(Material supplied)

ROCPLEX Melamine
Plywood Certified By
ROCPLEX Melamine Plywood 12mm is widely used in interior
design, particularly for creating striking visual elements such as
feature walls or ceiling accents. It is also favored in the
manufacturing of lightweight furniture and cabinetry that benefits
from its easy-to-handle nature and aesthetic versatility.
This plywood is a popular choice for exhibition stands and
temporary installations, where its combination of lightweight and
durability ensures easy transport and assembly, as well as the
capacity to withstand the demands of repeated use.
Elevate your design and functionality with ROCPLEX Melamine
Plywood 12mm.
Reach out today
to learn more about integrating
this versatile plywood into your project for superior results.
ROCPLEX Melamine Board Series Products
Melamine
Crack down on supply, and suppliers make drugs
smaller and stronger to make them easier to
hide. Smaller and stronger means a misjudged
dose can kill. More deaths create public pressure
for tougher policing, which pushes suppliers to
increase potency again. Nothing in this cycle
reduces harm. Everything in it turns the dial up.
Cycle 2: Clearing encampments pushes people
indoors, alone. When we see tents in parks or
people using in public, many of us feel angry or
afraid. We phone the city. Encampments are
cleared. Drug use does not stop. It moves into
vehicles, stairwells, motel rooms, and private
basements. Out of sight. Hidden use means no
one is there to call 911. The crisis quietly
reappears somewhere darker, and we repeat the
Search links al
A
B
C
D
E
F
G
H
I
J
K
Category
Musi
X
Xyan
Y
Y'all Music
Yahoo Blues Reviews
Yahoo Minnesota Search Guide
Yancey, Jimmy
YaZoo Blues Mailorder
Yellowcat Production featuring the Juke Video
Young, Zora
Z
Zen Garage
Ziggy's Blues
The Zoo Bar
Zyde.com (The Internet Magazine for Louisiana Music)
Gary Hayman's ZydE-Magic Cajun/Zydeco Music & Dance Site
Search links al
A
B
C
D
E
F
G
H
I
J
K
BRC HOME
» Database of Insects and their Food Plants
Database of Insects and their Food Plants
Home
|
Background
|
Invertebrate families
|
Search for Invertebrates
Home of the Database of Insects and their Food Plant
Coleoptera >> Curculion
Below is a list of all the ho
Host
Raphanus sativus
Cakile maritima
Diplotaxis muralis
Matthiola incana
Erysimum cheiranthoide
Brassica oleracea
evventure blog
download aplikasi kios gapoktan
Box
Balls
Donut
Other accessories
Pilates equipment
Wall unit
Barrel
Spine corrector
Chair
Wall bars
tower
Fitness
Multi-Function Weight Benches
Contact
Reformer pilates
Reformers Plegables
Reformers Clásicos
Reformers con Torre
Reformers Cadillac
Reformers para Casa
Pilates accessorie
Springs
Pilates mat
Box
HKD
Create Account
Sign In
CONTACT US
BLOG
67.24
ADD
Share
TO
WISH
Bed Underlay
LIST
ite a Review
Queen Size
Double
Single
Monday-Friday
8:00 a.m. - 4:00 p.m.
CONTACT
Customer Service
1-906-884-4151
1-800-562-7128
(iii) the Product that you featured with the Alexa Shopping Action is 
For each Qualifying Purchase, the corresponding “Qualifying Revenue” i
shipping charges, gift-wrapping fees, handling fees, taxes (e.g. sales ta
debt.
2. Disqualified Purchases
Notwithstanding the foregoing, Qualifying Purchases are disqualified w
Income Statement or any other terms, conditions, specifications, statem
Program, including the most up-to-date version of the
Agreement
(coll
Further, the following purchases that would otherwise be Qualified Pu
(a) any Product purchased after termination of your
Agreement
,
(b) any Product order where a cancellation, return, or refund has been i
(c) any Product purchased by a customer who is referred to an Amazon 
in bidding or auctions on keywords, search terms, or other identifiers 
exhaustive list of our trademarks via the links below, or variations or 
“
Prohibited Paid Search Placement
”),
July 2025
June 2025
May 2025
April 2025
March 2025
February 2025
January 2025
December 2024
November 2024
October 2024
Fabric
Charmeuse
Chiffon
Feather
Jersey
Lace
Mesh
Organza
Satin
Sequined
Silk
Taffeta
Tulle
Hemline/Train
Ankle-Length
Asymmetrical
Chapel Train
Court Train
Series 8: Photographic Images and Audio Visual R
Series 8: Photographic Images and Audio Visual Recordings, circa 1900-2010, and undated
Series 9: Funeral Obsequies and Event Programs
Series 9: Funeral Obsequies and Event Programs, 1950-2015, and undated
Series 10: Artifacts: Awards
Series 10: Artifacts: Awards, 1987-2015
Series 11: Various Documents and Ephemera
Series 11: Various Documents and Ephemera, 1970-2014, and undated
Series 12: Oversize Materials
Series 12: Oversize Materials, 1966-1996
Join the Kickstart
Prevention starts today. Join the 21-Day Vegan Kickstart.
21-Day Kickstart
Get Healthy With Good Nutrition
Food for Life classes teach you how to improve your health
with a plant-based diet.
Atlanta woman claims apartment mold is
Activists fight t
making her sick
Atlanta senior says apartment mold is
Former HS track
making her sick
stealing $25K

(End Material supplied)

Work to be completed:
Rewrite the data above, changing each "ROCPLEX" to "Rocplex" and leaving every other word as it stands.

Response:
Rocplex Melamine
Plywood Certified By
Rocplex Melamine Plywood 12mm is widely used in interior
design, particularly for creating striking visual elements such as
feature walls or ceiling accents. It is also favored in the
manufacturing of lightweight furniture and cabinetry that benefits
from its easy-to-handle nature and aesthetic versatility.
This plywood is a popular choice for exhibition stands and
temporary installations, where its combination of lightweight and
durability ensures easy transport and assembly, as well as the
capacity to withstand the demands of repeated use.
Elevate your design and functionality with Rocplex Melamine
Plywood 12mm.
Reach out today
to learn more about integrating
this versatile plywood into your project for superior results.
Rocplex Melamine Board Series Products
Melamine
Crack down on supply, and suppliers make drugs
smaller and stronger to make them easier to
hide. Smaller and stronger means a misjudged
dose can kill. More deaths create public pressure
for tougher policing, which pushes suppliers to
increase potency again. Nothing in this cycle
reduces harm. Everything in it turns the dial up.
Cycle 2: Clearing encampments pushes people
indoors, alone. When we see tents in parks or
people using in public, many of us feel angry or
afraid. We phone the city. Encampments are
cleared. Drug use does not stop. It moves into
vehicles, stairwells, motel rooms, and private
basements. Out of sight. Hidden use means no
one is there to call 911. The crisis quietly
reappears somewhere darker, and we repeat the
Search links al
A
B
C
D
E
F
G
H
I
J
K
Category
Musi
X
Xyan
Y
Y'all Music
Yahoo Blues Reviews
Yahoo Minnesota Search Guide
Yancey, Jimmy
YaZoo Blues Mailorder
Yellowcat Production featuring the Juke Video
Young, Zora
Z
Zen Garage
Ziggy's Blues
The Zoo Bar
Zyde.com (The Internet Magazine for Louisiana Music)
Gary Hayman's ZydE-Magic Cajun/Zydeco Music & Dance Site
Search links al
A
B
C
D
E
F
G
H
I
J
K
BRC HOME
» Database of Insects and their Food Plants
Database of Insects and their Food Plants
Home
|
Background
|
Invertebrate families
|
Search for Invertebrates
Home of the Database of Insects and their Food Plant
Coleoptera >> Curculion
Below is a list of all the ho
Host
Raphanus sativus
Cakile maritima
Diplotaxis muralis
Matthiola incana
Erysimum cheiranthoide
Brassica oleracea
evventure blog
download aplikasi kios gapoktan
Box
Balls
Donut
Other accessories
Pilates equipment
Wall unit
Barrel
Spine corrector
Chair
Wall bars
tower
Fitness
Multi-Function Weight Benches
Contact
Reformer pilates
Reformers Plegables
Reformers Clásicos
Reformers con Torre
Reformers Cadillac
Reformers para Casa
Pilates accessorie
Springs
Pilates mat
Box
HKD
Create Account
Sign In
CONTACT US
BLOG
67.24
ADD
Share
TO
WISH
Bed Underlay
LIST
ite a Review
Queen Size
Double
Single
Monday-Friday
8:00 a.m. - 4:00 p.m.
CONTACT
Customer Service
1-906-884-4151
1-800-562-7128
(iii) the Product that you featured with the Alexa Shopping Action is 
For each Qualifying Purchase, the corresponding “Qualifying Revenue” i
shipping charges, gift-wrapping fees, handling fees, taxes (e.g. sales ta
debt.
2. Disqualified Purchases
Notwithstanding the foregoing, Qualifying Purchases are disqualified w
Income Statement or any other terms, conditions, specifications, statem
Program, including the most up-to-date version of the
Agreement
(coll
Further, the following purchases that would otherwise be Qualified Pu
(a) any Product purchased after termination of your
Agreement
,
(b) any Product order where a cancellation, return, or refund has been i
(c) any Product purchased by a customer who is referred to an Amazon 
in bidding or auctions on keywords, search terms, or other identifiers 
exhaustive list of our trademarks via the links below, or variations or 
“
Prohibited Paid Search Placement
”),
July 2025
June 2025
May 2025
April 2025
March 2025
February 2025
January 2025
December 2024
November 2024
October 2024
Fabric
Charmeuse
Chiffon
Feather
Jersey
Lace
Mesh
Organza
Satin
Sequined
Silk
Taffeta
Tulle
Hemline/Train
Ankle-Length
Asymmetrical
Chapel Train
Court Train
Series 8: Photographic Images and Audio Visual R
Series 8: Photographic Images and Audio Visual Recordings, circa 1900-2010, and undated
Series 9: Funeral Obsequies and Event Programs
Series 9: Funeral Obsequies and Event Programs, 1950-2015, and undated
Series 10: Artifacts: Awards
Series 10: Artifacts: Awards, 1987-2015
Series 11: Various Documents and Ephemera
Series 11: Various Documents and Ephemera, 1970-2014, and undated
Series 12: Oversize Materials
Series 12: Oversize Materials, 1966-1996
Join the Kickstart
Prevention starts today. Join the 21-Day Vegan Kickstart.
21-Day Kickstart
Get Healthy With Good Nutrition
Food for Life classes teach you how to improve your health
with a plant-based diet.
Atlanta woman claims apartment mold is
Activists fight t
making her sick
Atlanta senior says apartment mold is
Former HS track
making her sick
stealing $25K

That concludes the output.